Wayne Riley Blog: Great golfers do well at St Andrews and if the wind stays away Rory could be making history at this year’s Open
Wayne Riley Blog: Open and Shut Case
The Open Championship at the Old Course in St Andrews – that’s enough to put a twinge into any part of your anatomy. Just the sound of it does it for me. A couple of columns back I predicted Rory McIlroy would prevail at the year’s third Major, and I haven’t changed my mind, especially now he’s added another World Golf Championship to his victory tally. Don’t expect him to slow down any time soon!
Let me tell you friends, I know the venue so well, and there’s nothing quite like it. I’ve had the pleasure of playing there in two Open Championships, a Dunhill Cup where I represented Australia, and several Alfred Dunhill Links Championships, not to mention doing several commentary gigs for the latter.
Every year it is truly the Home of Golf and the spiritual home of the Claret Jug. Jack Nicklaus, Tiger Woods, Seve Ballesteros, Arnold Palmer, Nick Faldo, just to name a famous few, have prevailed over the Old Lady. Need I say more?

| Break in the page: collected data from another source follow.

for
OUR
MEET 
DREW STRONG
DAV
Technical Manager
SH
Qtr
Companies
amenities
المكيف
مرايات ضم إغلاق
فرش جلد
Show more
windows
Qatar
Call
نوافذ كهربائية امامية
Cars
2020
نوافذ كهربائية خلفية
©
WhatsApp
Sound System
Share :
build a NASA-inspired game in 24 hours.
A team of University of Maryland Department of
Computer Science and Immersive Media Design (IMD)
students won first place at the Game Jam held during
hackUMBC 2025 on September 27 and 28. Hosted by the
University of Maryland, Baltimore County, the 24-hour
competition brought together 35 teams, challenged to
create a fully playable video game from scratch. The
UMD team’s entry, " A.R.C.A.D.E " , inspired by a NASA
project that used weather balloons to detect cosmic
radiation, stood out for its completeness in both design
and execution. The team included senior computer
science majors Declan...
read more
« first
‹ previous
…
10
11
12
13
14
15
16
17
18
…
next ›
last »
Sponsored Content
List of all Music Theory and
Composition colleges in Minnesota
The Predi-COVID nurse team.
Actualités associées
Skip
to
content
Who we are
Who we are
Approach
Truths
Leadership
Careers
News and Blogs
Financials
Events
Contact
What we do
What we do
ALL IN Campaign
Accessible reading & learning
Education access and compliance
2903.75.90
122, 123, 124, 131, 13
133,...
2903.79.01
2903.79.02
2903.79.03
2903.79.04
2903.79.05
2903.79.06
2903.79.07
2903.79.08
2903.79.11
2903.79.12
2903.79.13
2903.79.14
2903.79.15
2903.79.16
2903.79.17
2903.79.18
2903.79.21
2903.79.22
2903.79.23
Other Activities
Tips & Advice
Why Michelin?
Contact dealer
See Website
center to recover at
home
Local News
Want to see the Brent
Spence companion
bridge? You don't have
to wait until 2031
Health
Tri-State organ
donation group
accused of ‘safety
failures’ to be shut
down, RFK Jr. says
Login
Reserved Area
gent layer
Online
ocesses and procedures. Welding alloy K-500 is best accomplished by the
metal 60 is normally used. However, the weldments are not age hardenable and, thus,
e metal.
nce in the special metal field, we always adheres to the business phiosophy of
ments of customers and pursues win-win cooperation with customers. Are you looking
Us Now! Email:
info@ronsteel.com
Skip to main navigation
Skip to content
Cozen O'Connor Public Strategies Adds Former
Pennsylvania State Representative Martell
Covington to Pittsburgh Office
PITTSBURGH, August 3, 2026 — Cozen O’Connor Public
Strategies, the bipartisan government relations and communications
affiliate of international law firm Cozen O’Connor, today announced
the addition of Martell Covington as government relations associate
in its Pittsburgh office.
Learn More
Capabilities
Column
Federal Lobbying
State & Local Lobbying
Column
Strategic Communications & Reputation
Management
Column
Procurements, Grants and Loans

I take my lead from the late, great Bobby Jones who believed that if you want to be known for being a great player, you have to have held the Claret Jug aloft at St Andrews. Harsh, but fair in my humble opinion. But if you ever run into Tom Watson, a five-time winner of this great championship, but never on the Old Course, don’t tell him I said that!
The way Tiger won in 2000, without hitting into a single bunker over the course of 72 holes, was the stuff that folklore is made of. Fifteen years later we are all still talking about it – as they will be when we’ve all turned our toes up and are watching down on St Andrews from Heaven Country Club.
I doubt that Rory will be able to control himself. He will be hitting a driver whenever he can, which I feel is the right move for him, especially the way the boy from Holywood bangs it off the tee. He drives it like a bullet, and for that reason he’ll inevitably find bunkers.
But he can, and will, make so many birdies that I don’t think it matters too much. For me, he is the overwhelming favourite. He shot a 63 in the opening round in 2010 – the joint-lowest round in a Major – and there could be more of the same this time if the wind stays away.
Jordan Spieth, after his Green Jacket-winning masterpiece at Augusta (and who knows, by the time you read this he might be a US Open champion, too) may struggle a little at The Old Course. I’m not sure he’s ever played there before, but the way he putts, nothing would surprise me.
He could win it, of that there’s no doubt, but experience is massive at St Andrews. Rory could walk 18 holes in the pitch-black on the Old Course and not fall into a single bunker. If Jordan Spieth wants to have a chance to win this great championship at the Home of Golf, he must have at least ten practice rounds.
I’m sorry, but I just can’t see that happening with the busy year-round schedules these top-tier professional have nowadays. Oh to be young…
Another player who I think could fare well at St Andrews is the big-hitting Bubba Watson. With his length, and the way he can manoeuvre the golf ball, it’s a layout that should be right up his street. He’s another birdie machine, but I fear for Bubba, as I do with Jordan, when it comes to experience. I really think it will play a significant role at St Andrews. Have I said that already?
For those of you who have never had the pleasure of going to St Andrews, you must do it! Even though, in all honesty, it’s not the best venue for spectators. You have to watch about 99% of the golf from around the perimeters of the course. But St Andrews is about so much more than that.
As a spectacle, it is a golfing mecca. There’s something so magical about driving into St Andrews, seeing the R&A Clubhouse and the Swilcan Bridge, or even visiting the graves of Old and Young Tom Morris, who between them won eight of the first 12 Open Championships. This town bleeds golf, and will continue to do so until the world comes to an end.
If you don’t get that twinge I was talking about earlier when you’re in the ‘Auld Grey Toon’, you simply aren’t a golfer.
It’s electric during Open week. Everything comes alive. If you don’t currently have plans to be in St Andrews the week commencing July 13, then get on your bike. Call in favours, grovel, do whatever you have to, because you don’t want to miss out on one of golf’s unmissable experiences.